The last Sonic Youth album I spent any time at all with was Washing Machine from way, way back in 1995. The Eternal picks up exactly where we left off though…and that’s kind of a problem.

If any band was about sounding up to the minute, that band was the aptly named Sonic Youth. They were dissonant, they were cool as shit, and, most of all, they were surprising. Even on the post-classic period Washing Machine they seemed to be trying new things, as when they buried the album’s best pop hook in the 19 minute swathe of noise that was “The Diamond Sea.”

For an avant-band like Sonic Youth, that kind of “fuck-you” isn’t a bug; it’s the whole point. You’re there to have them set you back on your heels, either with the uncompromising but earthy squall of their early albums, or with the way they turned sneering political protest into breathy celebration and back again on Dirty’s “Swimsuit Issue.”

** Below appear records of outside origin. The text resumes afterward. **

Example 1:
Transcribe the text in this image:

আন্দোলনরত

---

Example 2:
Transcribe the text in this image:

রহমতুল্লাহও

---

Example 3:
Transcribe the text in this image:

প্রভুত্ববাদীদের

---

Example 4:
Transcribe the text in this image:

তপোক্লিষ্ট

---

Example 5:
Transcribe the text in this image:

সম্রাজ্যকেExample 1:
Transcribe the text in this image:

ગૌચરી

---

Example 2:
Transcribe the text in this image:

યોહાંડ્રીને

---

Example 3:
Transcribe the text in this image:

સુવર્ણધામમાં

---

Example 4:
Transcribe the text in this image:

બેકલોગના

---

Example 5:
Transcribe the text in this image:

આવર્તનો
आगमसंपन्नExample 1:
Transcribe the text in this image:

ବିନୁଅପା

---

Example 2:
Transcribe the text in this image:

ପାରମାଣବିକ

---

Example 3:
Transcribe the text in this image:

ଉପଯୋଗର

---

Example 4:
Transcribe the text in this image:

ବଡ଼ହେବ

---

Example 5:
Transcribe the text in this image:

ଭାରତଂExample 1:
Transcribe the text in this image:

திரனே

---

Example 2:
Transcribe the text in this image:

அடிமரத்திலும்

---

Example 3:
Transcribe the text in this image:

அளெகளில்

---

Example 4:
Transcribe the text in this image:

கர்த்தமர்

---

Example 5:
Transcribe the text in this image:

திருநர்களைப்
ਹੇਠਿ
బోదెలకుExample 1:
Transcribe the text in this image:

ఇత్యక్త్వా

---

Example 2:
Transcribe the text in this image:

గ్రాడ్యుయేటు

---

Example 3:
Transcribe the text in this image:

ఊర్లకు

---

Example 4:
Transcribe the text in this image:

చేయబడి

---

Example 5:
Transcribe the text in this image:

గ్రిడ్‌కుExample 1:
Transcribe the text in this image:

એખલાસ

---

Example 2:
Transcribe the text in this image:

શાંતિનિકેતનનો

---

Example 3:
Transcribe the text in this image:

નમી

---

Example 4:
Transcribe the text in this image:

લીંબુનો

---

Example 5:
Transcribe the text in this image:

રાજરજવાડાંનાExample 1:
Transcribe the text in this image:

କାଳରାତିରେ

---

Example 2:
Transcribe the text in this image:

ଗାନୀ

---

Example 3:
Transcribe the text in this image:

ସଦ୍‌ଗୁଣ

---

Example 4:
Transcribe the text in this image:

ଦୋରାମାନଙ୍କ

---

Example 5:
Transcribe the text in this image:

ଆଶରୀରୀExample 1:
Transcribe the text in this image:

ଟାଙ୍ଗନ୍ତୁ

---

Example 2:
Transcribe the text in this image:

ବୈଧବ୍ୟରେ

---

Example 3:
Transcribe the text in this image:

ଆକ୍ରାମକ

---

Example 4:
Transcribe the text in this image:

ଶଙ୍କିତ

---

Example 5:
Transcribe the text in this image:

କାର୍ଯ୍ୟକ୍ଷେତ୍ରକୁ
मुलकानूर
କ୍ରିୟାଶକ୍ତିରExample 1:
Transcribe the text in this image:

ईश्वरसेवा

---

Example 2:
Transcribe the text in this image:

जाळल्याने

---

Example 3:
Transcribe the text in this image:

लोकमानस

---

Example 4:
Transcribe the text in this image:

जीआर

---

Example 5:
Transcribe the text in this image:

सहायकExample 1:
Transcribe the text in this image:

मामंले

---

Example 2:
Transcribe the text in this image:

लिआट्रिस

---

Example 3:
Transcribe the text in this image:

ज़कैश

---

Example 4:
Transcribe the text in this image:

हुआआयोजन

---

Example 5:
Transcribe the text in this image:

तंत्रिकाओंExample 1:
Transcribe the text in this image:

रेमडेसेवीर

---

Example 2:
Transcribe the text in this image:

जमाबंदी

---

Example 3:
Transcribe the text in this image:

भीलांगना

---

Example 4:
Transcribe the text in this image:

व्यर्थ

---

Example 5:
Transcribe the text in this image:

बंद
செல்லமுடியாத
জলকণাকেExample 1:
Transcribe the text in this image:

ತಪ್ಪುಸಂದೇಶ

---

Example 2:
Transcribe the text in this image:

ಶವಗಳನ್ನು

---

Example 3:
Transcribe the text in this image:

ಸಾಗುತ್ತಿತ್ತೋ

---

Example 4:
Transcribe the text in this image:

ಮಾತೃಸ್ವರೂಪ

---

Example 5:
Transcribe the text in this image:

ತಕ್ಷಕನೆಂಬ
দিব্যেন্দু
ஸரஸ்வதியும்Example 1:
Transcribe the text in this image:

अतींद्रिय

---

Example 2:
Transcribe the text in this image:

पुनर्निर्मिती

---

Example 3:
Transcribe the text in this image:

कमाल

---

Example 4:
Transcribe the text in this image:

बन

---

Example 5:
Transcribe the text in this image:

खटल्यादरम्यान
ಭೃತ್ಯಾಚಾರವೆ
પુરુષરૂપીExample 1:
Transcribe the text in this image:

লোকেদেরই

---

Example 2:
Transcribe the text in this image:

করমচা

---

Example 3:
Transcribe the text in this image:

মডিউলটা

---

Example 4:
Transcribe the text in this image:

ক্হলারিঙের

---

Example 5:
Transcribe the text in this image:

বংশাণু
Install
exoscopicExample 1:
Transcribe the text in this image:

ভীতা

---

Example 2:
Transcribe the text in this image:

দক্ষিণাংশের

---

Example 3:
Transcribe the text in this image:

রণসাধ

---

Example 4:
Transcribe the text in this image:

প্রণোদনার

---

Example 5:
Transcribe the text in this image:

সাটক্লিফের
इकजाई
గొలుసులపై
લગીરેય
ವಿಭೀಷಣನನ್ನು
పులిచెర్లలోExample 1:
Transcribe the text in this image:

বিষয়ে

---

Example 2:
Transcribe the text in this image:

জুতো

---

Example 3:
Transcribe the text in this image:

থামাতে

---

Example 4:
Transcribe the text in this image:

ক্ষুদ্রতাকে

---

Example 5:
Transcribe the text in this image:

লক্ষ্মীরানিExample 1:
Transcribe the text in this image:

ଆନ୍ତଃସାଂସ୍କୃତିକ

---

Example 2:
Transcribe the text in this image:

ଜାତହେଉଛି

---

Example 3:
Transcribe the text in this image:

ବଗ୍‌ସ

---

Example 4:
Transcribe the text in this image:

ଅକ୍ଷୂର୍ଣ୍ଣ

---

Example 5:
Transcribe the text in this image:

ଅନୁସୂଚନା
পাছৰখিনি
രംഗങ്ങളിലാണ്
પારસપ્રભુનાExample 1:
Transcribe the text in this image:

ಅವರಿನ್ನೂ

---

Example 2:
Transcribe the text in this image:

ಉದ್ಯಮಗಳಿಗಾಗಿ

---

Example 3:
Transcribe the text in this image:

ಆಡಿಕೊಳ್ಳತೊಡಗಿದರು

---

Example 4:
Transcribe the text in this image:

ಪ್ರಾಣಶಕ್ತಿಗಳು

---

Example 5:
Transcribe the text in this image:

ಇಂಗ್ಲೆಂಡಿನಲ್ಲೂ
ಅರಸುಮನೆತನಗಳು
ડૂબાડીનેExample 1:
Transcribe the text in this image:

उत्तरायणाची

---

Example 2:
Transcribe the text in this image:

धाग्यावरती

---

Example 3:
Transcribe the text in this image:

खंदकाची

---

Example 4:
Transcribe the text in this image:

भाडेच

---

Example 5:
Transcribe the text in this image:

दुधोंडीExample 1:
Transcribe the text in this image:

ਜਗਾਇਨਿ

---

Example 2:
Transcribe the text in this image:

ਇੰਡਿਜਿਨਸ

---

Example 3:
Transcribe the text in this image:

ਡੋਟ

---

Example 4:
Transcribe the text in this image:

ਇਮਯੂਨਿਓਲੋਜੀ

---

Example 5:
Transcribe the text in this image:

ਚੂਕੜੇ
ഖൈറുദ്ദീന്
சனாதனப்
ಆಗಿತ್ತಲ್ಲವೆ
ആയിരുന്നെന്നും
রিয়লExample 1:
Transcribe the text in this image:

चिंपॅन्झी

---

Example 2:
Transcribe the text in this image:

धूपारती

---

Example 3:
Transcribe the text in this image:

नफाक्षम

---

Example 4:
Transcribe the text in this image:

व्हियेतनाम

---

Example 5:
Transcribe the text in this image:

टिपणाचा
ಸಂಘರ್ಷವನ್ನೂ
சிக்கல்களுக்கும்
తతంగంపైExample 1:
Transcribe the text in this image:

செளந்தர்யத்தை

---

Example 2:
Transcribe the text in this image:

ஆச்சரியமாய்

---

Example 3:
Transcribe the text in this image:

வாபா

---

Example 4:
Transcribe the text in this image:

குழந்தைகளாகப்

All of which is to say that The Eternal is the one thing that a Sonic Youth album should never be. It’s predictable. Not that it’s a Metallica-level embarrassment — “Leaky Lifeboat” has a pretty, almost classical picked motif; “Antenna” is catchy as hell. But the music doesn’t do anything the band wasn’t doing already fifteen years ago. Merle Haggard can get away with that sort of thing because his music is about tradition and fidelity. But Sonic Youth is about something else. And if you can’t stay young, “The Eternal” starts to sound like a very long and very tedious slog.